EXCLUSIVE: Hacked ABC website likely breached by crooks in 2011

Leaked data points to previous compromise...
February 27, 2013 -- 

The ABC Website compromised by anonymous attackers overnight was likely already breached by cyber-criminals active on Russian forums as far back as 2011.

The user database of the Making Australia Happy television program was published overnight with the emails and hashed passwords of its 50,000 users dumped on paste websites.

The pastes were released under the tag "#OpWilders"; the breach ostensibly a revenge attack over the ABC's decision to air an interview with controversial anti-Muslim Dutch politician Geert Wilders, who visited Australia last week.

But strong circumstantial evidence has emerged that suggests the site had already been compromised by criminals. The first two password hashes in the compromised database appeared on a Russian cybercrime website, in sequence, in 2011.

Forum user "prevedma1" posted a thread in October 2011 titled "Need crack hashes" before pasting in two SHA1 hashes. The hashes are identical to the first two contained in the leaked user database. One of them corresponds to an ABC user account with moderator privileges.

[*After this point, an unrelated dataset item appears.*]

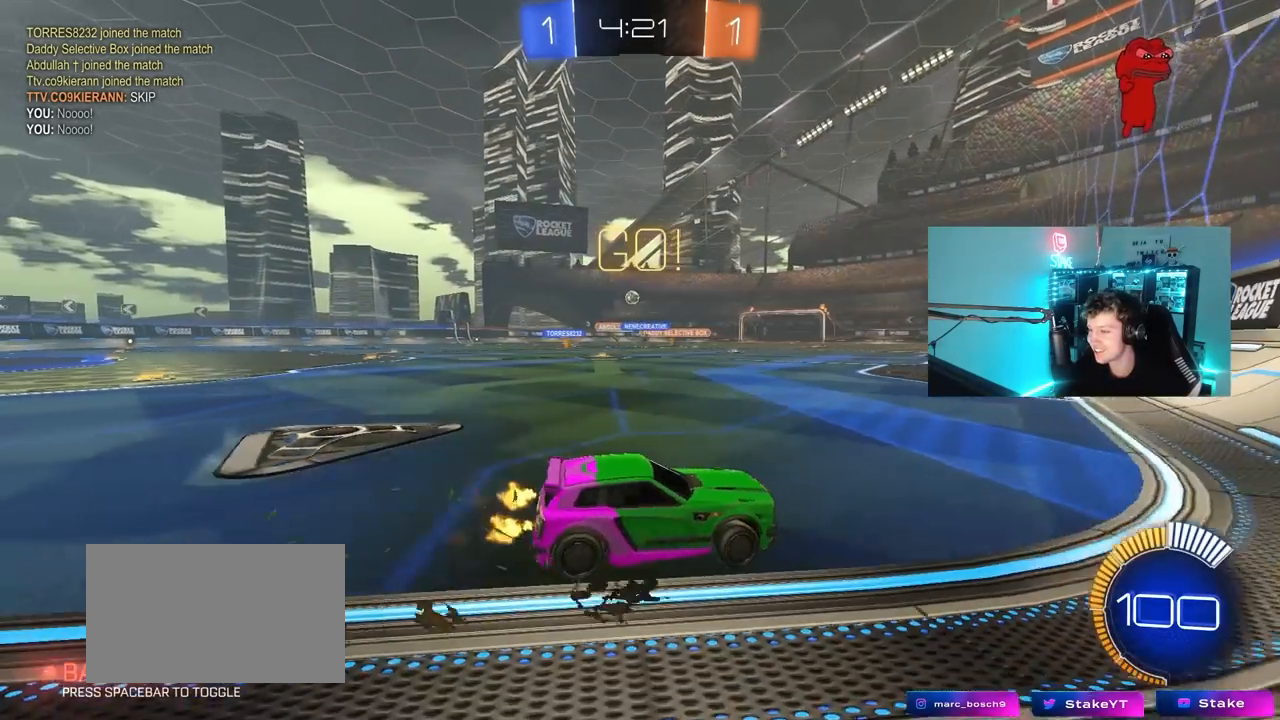
{"keys": ["a", "w"], "mouse": [], "mouse_move": "still", "events": []}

You can see a screen capture here.

If this database was indeed obtained by cybercrooks back then it's likely it was used in phishing and malware campaigns. It is unclear why the supposed attacker was seeking to crack those hashes, but the ABC moderator account would have presumably afforded simple and privileged access to the site's content management system.

It's also possible the attacker was hoping the ABC admin account password was re-used elsewhere. Cracking it would be an excellent way to further propagate an attack deeper into the ABC network.

Opinion seems divided as to whether the latest hack, or "operation" in Anonspeak, was met with approval from the Anonymous community. An attack against a media organisation by a protest "brand" that supports free speech seems to run contrary to the anti-censorship ideals of the Anonymous movement.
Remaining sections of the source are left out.